The reason that 1 is greater then zero is because we say so. Mathmatics is just a language, not some sort of freakish law of nature.

What does a apple care if it made up of 1000000000000000000000000000000000 atoms or 3 atoms. It doesn't it just exists.

If you feel like it you can make 1 more then zero. Who cares? So what we then count 1 0 2 3 4 5 6 7 8 9 10 etc etc

then 1 + 0 = 0

Can you prove a circle is round, or a square has pointy edges?

A circle is round because we all agree that round things are sometimes circles. We could easily say that circles are now the ones with pointy edges and then that would be true.

Can you PROVE IT that a square has 4 sides?

The point is ABSTRACTION. A way to seperate our perceptions from reality. We use numbers such as 1 and zero to FIND fundamental truths, not that they are fundamental truths in themselves.
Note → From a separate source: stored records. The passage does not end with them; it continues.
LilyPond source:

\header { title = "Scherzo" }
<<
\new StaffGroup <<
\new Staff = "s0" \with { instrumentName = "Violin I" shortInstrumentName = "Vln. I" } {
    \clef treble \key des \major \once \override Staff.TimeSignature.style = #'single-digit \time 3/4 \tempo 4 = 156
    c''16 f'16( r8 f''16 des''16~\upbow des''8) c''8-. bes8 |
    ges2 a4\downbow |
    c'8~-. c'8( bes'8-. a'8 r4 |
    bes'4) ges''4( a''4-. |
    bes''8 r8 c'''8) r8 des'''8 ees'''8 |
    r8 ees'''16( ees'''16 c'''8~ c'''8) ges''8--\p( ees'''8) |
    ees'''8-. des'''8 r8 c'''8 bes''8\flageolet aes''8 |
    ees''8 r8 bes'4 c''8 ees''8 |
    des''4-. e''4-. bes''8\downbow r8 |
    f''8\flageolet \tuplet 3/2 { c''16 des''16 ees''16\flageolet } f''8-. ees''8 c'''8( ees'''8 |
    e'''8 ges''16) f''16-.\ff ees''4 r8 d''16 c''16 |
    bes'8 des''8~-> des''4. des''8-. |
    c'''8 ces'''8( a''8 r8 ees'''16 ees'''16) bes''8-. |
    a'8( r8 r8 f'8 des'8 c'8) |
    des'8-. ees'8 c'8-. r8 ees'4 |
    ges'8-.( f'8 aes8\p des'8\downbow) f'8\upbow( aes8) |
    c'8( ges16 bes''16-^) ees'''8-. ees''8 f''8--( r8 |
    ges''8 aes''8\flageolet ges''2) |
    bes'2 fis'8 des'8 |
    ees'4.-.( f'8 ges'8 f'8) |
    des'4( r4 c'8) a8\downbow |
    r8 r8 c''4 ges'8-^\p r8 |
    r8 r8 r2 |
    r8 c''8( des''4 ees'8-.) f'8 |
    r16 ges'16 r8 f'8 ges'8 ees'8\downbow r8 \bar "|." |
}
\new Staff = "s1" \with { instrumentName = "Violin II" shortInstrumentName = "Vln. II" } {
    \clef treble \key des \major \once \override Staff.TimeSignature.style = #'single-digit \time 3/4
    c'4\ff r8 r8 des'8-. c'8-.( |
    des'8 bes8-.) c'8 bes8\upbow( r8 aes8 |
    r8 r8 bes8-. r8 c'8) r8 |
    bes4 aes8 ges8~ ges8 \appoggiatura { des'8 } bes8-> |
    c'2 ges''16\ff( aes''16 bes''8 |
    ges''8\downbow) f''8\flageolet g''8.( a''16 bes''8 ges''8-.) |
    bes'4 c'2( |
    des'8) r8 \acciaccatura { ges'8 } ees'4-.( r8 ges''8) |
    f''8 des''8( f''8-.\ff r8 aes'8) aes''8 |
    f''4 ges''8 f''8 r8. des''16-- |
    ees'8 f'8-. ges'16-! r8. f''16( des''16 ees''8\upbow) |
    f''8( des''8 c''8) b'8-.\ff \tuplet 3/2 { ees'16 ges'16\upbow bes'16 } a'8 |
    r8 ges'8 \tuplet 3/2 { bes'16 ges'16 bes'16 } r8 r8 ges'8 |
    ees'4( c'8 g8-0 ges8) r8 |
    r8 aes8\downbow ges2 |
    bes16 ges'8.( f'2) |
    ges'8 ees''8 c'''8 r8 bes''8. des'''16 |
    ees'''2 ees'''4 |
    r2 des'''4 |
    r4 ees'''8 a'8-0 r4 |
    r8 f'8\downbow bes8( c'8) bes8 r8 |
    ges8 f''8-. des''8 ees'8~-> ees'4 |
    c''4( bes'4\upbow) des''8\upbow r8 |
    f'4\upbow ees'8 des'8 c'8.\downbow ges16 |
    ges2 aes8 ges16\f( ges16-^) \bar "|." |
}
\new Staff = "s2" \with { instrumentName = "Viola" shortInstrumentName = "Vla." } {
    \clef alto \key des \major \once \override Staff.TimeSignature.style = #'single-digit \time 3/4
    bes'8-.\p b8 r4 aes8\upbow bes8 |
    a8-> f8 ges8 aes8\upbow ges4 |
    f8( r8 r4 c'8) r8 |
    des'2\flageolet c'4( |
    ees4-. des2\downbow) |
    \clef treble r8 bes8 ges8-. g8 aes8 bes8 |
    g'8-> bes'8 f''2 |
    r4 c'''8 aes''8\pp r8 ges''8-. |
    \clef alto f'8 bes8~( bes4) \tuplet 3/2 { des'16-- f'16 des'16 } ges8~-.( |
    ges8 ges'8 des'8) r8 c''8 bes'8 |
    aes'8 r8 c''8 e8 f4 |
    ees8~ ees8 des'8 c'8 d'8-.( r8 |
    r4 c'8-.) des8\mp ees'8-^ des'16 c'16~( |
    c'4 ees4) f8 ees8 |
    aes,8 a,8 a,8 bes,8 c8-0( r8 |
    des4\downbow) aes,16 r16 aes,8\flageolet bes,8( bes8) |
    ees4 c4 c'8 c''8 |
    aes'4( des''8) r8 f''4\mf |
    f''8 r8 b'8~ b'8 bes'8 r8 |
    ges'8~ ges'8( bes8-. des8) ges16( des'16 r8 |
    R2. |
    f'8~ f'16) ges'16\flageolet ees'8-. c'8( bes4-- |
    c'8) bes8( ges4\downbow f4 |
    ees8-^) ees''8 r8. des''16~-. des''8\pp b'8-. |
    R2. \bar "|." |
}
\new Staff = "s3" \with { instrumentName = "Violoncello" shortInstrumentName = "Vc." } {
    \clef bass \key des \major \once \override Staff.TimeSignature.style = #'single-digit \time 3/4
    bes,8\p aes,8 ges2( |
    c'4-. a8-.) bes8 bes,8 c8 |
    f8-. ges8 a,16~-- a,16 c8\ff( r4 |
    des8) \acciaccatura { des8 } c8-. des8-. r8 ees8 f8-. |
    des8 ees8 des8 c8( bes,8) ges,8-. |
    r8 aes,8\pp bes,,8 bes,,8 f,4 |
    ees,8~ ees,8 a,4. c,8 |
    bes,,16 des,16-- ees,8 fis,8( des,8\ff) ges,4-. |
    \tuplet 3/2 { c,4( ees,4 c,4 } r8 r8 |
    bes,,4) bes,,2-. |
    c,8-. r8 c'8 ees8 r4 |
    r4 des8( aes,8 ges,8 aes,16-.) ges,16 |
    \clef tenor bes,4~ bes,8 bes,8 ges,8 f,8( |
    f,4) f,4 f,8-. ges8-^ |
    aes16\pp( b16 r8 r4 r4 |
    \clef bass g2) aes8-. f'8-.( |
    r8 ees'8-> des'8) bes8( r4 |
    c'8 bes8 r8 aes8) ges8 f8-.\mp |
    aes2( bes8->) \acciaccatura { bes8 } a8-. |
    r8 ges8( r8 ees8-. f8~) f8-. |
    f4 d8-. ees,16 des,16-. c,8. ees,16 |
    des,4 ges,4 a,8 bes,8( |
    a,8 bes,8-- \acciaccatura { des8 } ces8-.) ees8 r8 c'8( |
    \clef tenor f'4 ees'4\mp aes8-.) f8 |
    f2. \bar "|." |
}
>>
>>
It's like a game. In poker certian hands represent certian scores. Some hands equal more then other hands. Because we say so. Otherwise cards are just peices of plastic covered paper. Meaningless without the abstract concepts we inflict on them.

Just like numbers are REALY just marks on pieces of paper. Our minds are what give them value.

Thus by following a strict langauge such as math we can quantify objects and put them thru filters (mathmatic equations). We could do the same thing with a natural language. That's what people been doing for ages, but mathmatics eliminate variables thus allowing scientific methods to be applied to information.